Start of Block

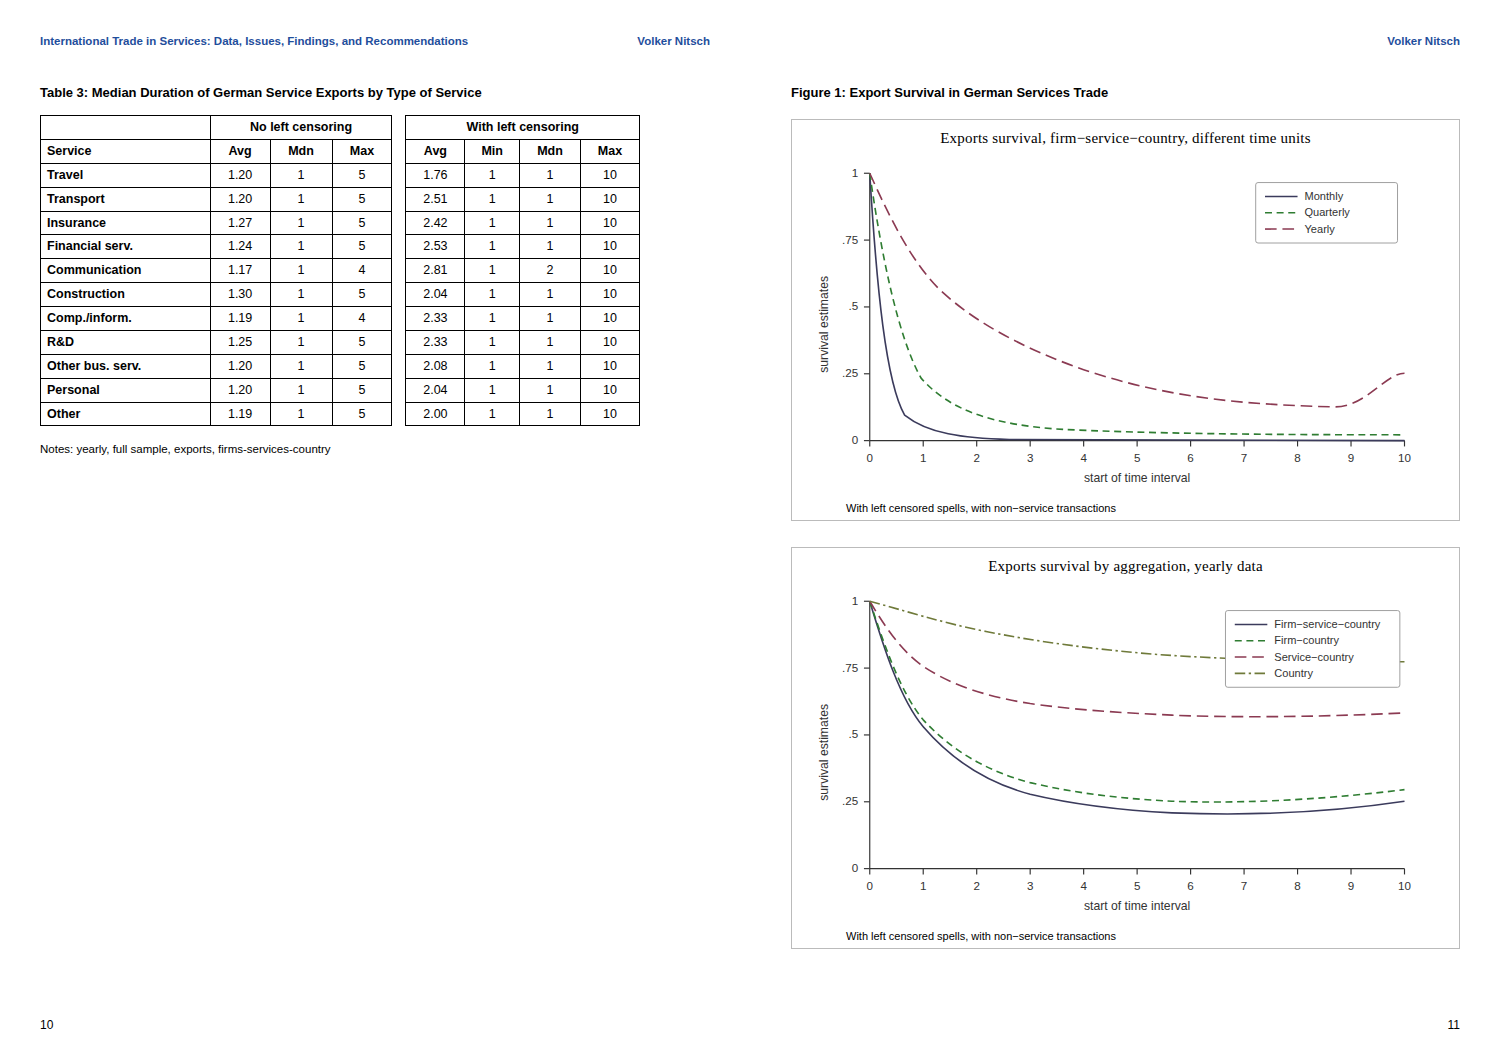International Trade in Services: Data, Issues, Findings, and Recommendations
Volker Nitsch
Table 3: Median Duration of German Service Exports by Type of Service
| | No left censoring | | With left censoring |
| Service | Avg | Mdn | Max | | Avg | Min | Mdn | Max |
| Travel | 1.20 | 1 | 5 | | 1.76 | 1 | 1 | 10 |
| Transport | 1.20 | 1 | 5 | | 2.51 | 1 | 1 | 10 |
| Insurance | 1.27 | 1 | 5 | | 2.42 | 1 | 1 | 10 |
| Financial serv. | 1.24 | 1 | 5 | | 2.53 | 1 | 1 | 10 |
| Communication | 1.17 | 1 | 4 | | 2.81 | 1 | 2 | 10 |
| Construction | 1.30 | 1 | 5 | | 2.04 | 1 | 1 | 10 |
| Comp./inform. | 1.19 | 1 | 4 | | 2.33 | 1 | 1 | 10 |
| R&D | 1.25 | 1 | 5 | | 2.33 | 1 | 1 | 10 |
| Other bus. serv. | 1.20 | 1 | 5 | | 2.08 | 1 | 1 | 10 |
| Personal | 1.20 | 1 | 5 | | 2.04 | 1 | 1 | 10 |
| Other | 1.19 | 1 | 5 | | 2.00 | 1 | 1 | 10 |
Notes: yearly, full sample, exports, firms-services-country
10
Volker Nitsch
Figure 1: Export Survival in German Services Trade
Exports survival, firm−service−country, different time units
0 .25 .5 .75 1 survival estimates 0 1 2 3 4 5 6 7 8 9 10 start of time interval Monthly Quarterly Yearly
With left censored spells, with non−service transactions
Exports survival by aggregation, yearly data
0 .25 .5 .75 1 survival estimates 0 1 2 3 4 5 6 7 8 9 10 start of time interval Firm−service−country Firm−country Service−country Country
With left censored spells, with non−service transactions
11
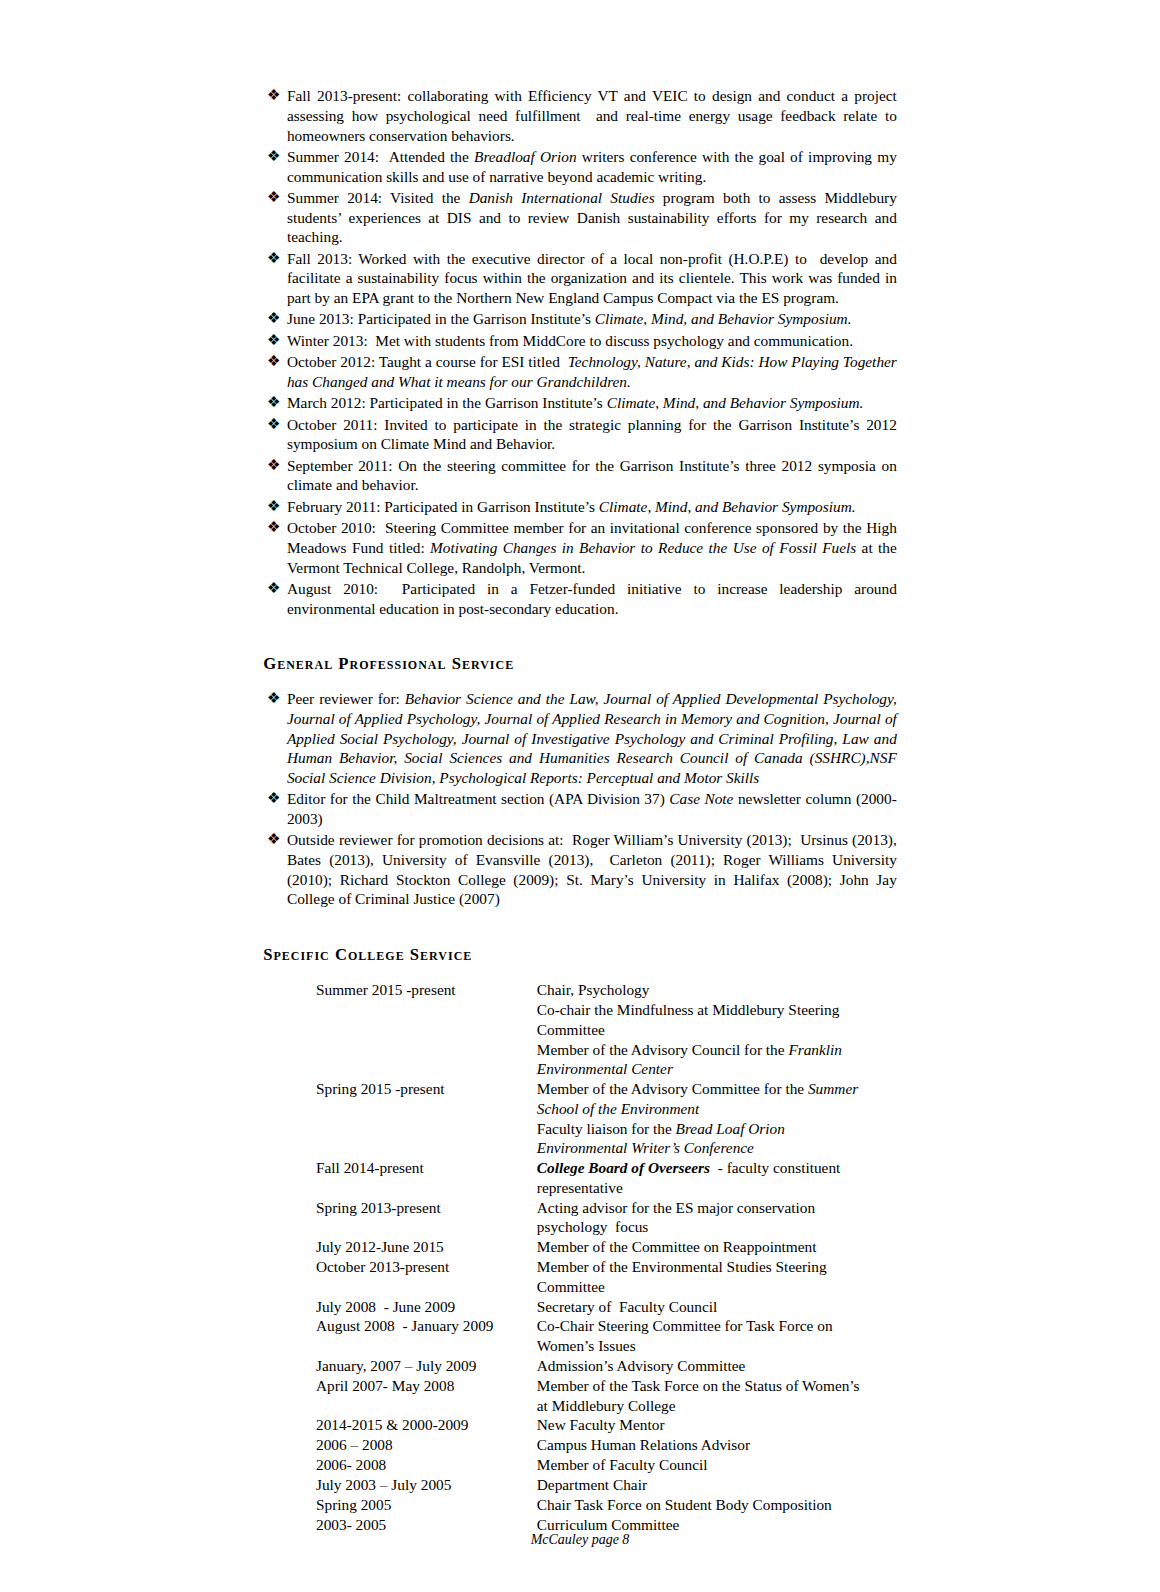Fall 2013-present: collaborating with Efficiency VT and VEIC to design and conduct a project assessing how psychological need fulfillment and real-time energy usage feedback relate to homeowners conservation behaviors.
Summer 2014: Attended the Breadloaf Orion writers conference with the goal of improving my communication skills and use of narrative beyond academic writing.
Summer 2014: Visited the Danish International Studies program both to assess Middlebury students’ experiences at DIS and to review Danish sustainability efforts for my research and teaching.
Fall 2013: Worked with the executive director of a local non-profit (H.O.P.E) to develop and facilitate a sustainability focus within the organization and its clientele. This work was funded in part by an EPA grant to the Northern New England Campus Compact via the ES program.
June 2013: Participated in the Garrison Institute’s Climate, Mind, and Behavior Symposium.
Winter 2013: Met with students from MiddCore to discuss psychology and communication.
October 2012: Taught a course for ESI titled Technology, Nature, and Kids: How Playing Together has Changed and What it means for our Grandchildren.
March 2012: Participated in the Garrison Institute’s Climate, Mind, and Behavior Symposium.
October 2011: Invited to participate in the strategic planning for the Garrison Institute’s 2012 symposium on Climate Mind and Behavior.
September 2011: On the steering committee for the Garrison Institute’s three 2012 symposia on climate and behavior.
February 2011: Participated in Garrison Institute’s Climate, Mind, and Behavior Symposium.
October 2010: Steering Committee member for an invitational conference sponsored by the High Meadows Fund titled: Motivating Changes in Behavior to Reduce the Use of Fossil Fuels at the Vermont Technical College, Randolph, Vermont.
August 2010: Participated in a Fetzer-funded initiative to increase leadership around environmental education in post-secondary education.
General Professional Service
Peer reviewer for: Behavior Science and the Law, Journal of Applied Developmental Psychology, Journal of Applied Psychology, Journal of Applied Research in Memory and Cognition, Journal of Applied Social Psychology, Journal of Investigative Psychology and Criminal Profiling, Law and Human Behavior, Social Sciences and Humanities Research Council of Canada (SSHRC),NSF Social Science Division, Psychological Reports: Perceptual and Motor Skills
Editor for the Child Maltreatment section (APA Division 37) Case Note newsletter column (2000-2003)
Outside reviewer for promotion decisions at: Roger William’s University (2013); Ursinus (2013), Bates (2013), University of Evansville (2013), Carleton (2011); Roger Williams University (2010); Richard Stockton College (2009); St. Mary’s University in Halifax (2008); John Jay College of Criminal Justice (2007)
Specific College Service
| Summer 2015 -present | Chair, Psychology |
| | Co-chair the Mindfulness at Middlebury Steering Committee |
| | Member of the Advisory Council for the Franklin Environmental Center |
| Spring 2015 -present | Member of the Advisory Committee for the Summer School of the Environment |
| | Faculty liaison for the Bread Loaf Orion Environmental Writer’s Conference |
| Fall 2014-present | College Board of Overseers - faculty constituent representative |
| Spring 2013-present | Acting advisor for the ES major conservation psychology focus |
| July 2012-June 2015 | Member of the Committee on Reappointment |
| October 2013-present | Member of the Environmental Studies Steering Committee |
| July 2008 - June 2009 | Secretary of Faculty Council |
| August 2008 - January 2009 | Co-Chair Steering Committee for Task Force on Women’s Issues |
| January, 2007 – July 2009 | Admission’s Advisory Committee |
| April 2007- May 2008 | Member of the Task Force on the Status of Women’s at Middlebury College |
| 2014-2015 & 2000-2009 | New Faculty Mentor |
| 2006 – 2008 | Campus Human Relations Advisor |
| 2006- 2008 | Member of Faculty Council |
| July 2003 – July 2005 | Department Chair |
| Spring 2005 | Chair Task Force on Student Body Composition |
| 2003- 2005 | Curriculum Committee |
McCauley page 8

End of Block

Task requirements: Repeat the material above word for word and skip every image in it.

Answer section:
International Trade in Services: Data, Issues, Findings, and Recommendations
Volker Nitsch
Table 3: Median Duration of German Service Exports by Type of Service
| | No left censoring | | With left censoring |
| Service | Avg | Mdn | Max | | Avg | Min | Mdn | Max |
| Travel | 1.20 | 1 | 5 | | 1.76 | 1 | 1 | 10 |
| Transport | 1.20 | 1 | 5 | | 2.51 | 1 | 1 | 10 |
| Insurance | 1.27 | 1 | 5 | | 2.42 | 1 | 1 | 10 |
| Financial serv. | 1.24 | 1 | 5 | | 2.53 | 1 | 1 | 10 |
| Communication | 1.17 | 1 | 4 | | 2.81 | 1 | 2 | 10 |
| Construction | 1.30 | 1 | 5 | | 2.04 | 1 | 1 | 10 |
| Comp./inform. | 1.19 | 1 | 4 | | 2.33 | 1 | 1 | 10 |
| R&D | 1.25 | 1 | 5 | | 2.33 | 1 | 1 | 10 |
| Other bus. serv. | 1.20 | 1 | 5 | | 2.08 | 1 | 1 | 10 |
| Personal | 1.20 | 1 | 5 | | 2.04 | 1 | 1 | 10 |
| Other | 1.19 | 1 | 5 | | 2.00 | 1 | 1 | 10 |
Notes: yearly, full sample, exports, firms-services-country
10
Volker Nitsch
Figure 1: Export Survival in German Services Trade
Exports survival, firm−service−country, different time units
0 .25 .5 .75 1 survival estimates 0 1 2 3 4 5 6 7 8 9 10 start of time interval Monthly Quarterly Yearly
With left censored spells, with non−service transactions
Exports survival by aggregation, yearly data
0 .25 .5 .75 1 survival estimates 0 1 2 3 4 5 6 7 8 9 10 start of time interval Firm−service−country Firm−country Service−country Country
With left censored spells, with non−service transactions
11
Fall 2013-present: collaborating with Efficiency VT and VEIC to design and conduct a project assessing how psychological need fulfillment and real-time energy usage feedback relate to homeowners conservation behaviors.
Summer 2014: Attended the Breadloaf Orion writers conference with the goal of improving my communication skills and use of narrative beyond academic writing.
Summer 2014: Visited the Danish International Studies program both to assess Middlebury students’ experiences at DIS and to review Danish sustainability efforts for my research and teaching.
Fall 2013: Worked with the executive director of a local non-profit (H.O.P.E) to develop and facilitate a sustainability focus within the organization and its clientele. This work was funded in part by an EPA grant to the Northern New England Campus Compact via the ES program.
June 2013: Participated in the Garrison Institute’s Climate, Mind, and Behavior Symposium.
Winter 2013: Met with students from MiddCore to discuss psychology and communication.
October 2012: Taught a course for ESI titled Technology, Nature, and Kids: How Playing Together has Changed and What it means for our Grandchildren.
March 2012: Participated in the Garrison Institute’s Climate, Mind, and Behavior Symposium.
October 2011: Invited to participate in the strategic planning for the Garrison Institute’s 2012 symposium on Climate Mind and Behavior.
September 2011: On the steering committee for the Garrison Institute’s three 2012 symposia on climate and behavior.
February 2011: Participated in Garrison Institute’s Climate, Mind, and Behavior Symposium.
October 2010: Steering Committee member for an invitational conference sponsored by the High Meadows Fund titled: Motivating Changes in Behavior to Reduce the Use of Fossil Fuels at the Vermont Technical College, Randolph, Vermont.
August 2010: Participated in a Fetzer-funded initiative to increase leadership around environmental education in post-secondary education.
General Professional Service
Peer reviewer for: Behavior Science and the Law, Journal of Applied Developmental Psychology, Journal of Applied Psychology, Journal of Applied Research in Memory and Cognition, Journal of Applied Social Psychology, Journal of Investigative Psychology and Criminal Profiling, Law and Human Behavior, Social Sciences and Humanities Research Council of Canada (SSHRC),NSF Social Science Division, Psychological Reports: Perceptual and Motor Skills
Editor for the Child Maltreatment section (APA Division 37) Case Note newsletter column (2000-2003)
Outside reviewer for promotion decisions at: Roger William’s University (2013); Ursinus (2013), Bates (2013), University of Evansville (2013), Carleton (2011); Roger Williams University (2010); Richard Stockton College (2009); St. Mary’s University in Halifax (2008); John Jay College of Criminal Justice (2007)
Specific College Service
| Summer 2015 -present | Chair, Psychology |
| | Co-chair the Mindfulness at Middlebury Steering Committee |
| | Member of the Advisory Council for the Franklin Environmental Center |
| Spring 2015 -present | Member of the Advisory Committee for the Summer School of the Environment |
| | Faculty liaison for the Bread Loaf Orion Environmental Writer’s Conference |
| Fall 2014-present | College Board of Overseers - faculty constituent representative |
| Spring 2013-present | Acting advisor for the ES major conservation psychology focus |
| July 2012-June 2015 | Member of the Committee on Reappointment |
| October 2013-present | Member of the Environmental Studies Steering Committee |
| July 2008 - June 2009 | Secretary of Faculty Council |
| August 2008 - January 2009 | Co-Chair Steering Committee for Task Force on Women’s Issues |
| January, 2007 – July 2009 | Admission’s Advisory Committee |
| April 2007- May 2008 | Member of the Task Force on the Status of Women’s at Middlebury College |
| 2014-2015 & 2000-2009 | New Faculty Mentor |
| 2006 – 2008 | Campus Human Relations Advisor |
| 2006- 2008 | Member of Faculty Council |
| July 2003 – July 2005 | Department Chair |
| Spring 2005 | Chair Task Force on Student Body Composition |
| 2003- 2005 | Curriculum Committee |
McCauley page 8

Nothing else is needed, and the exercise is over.